The retailer was accused of violating the Foreign Corrupt Practices Act when a manager at its subsidiary in Argentina bribed government officials in order to avoid inspection and customs requirements between 2005 and 2009, New York Times is reporting. The bribes, sometimes in the form of gifts like perfume, dresses, and handbags, bought the paperwork–faked by a customs clearance agency–needed to clear customs and, at times, to avoid inspection altogether. The bribes eventually totaled $593,000.
To settle those claims, Ralph Lauren has paid $882,000 to the U.S. Department of Justice and nearly $735,000 to the Securities and Exchange Commission–or around $1.6 million in total.
It sounds like a lot of money, but actually it’s kind of a plum deal for Ralph Lauren since it was able to avoid prosecution altogether. According to WWD this is the first time the SEC and the Justice Department (in the eastern district of New York) has struck a non-prosecution deal with an entity found in violation of the Foreign Corrupt Practices Act.
The leniency comes as a reward to Ralph Lauren for cooperating with the investigation–even though the company had a notable absence of any sort of anticorruption program and failed to train its Argentinian subsidiary on anticorruption standards.
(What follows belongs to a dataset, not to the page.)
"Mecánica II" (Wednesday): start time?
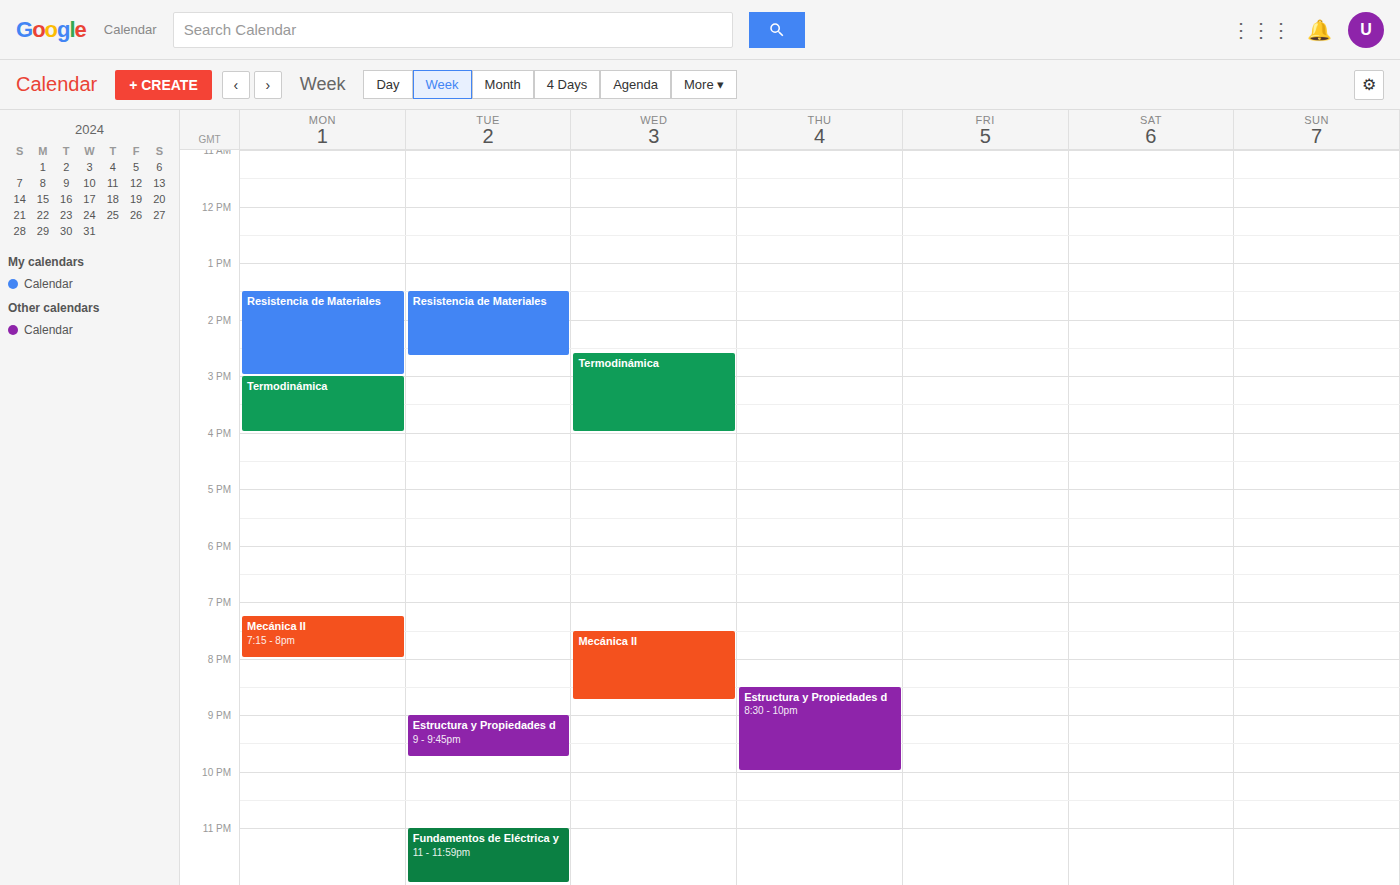
19:30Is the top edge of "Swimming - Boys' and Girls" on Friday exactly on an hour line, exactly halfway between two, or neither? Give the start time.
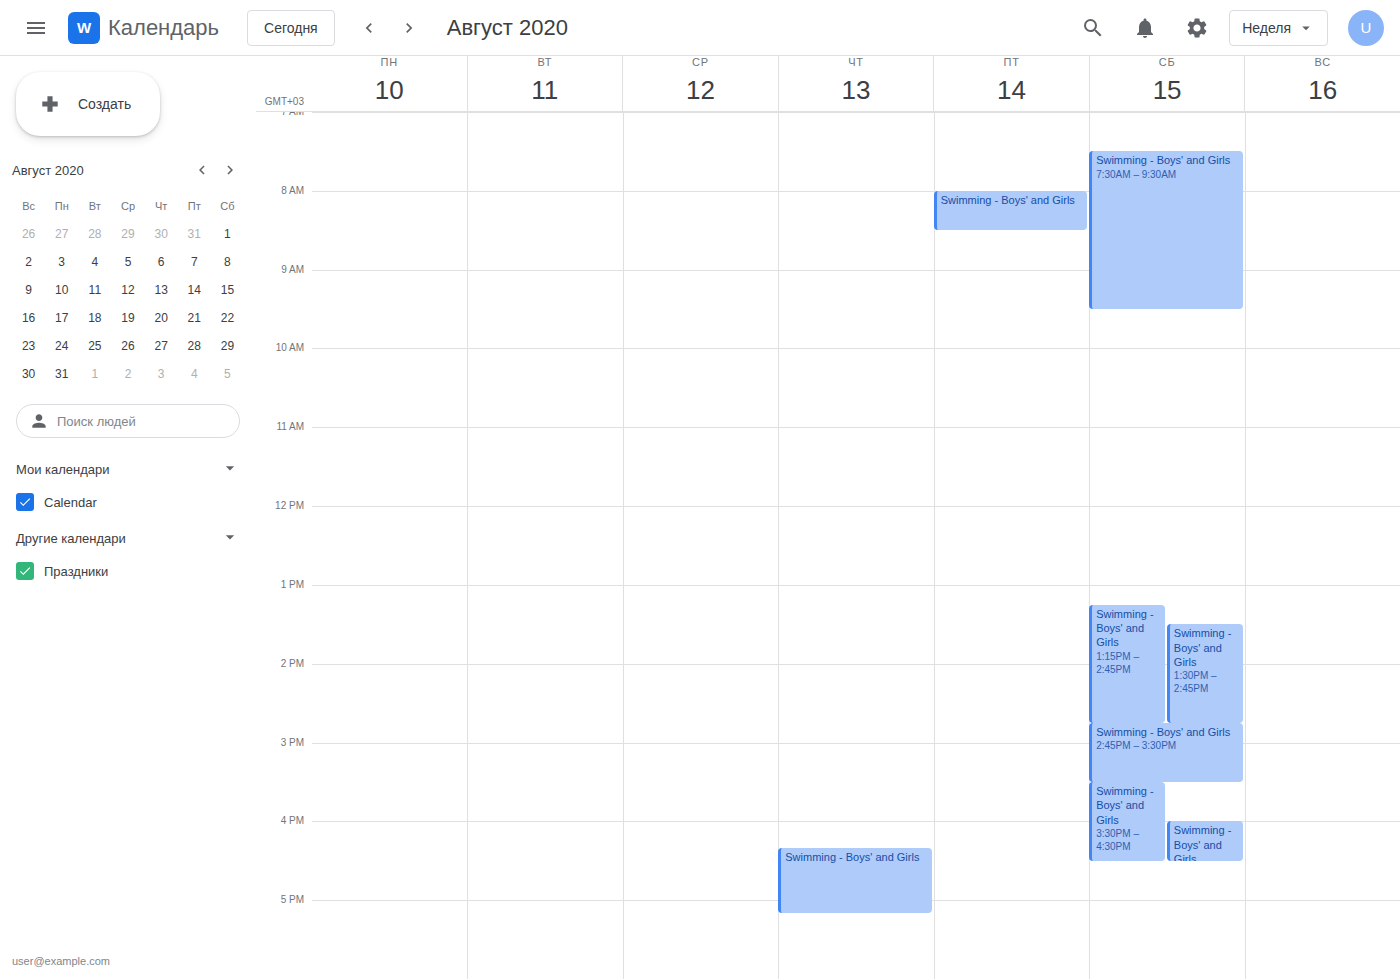
8:00 AM -- exactly on the 8 AM line.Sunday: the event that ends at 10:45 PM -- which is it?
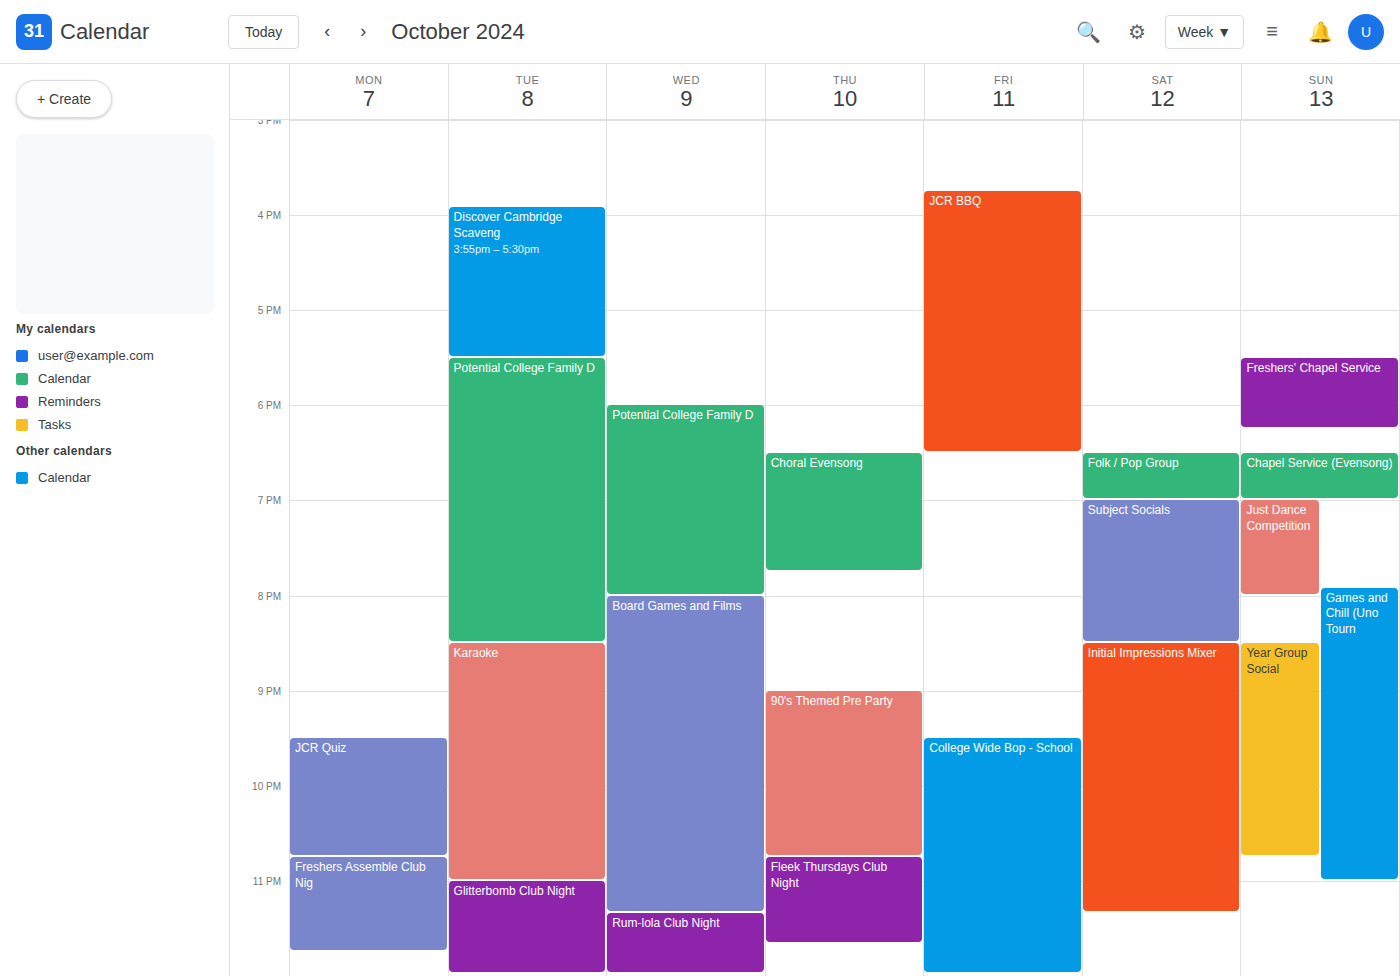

It also helps that Ralph Lauren was actually the one to notify the agencies.
“When these issues surfaced at our subsidiary in Argentina, we took immediate action to hire outside counsel and forensic specialists to conduct an internal investigation and reported the matter directly to both the U.S. Department of Justice and the Securities and Exchange Commission,” said a spokesman for Ralph Lauren. “We fully cooperated in the ensuing investigations and conducted a worldwide risk assessment.…There was no evidence that the improper activity in Argentina was known or authorized by anyone outside of Argentina or that similar practices were occurring at other foreign operations.”
In addition to the fines, the retailer has beefed up its “compliance program and training and severed relationships with all responsible vendors.” According to Times, the retailer has closed its operations in Argentina, a country which is known for its unusually strict import controls.
“I’m pleasantly surprised and impressed that RLC got ahead of this and headed off far more serious consequences,” Jonathan Fee, a Washington-based international trade law specialist with the law firm of Alston & Bird, told WWD. “Other FCPA targets haven’t been as good at stemming the bleeding.”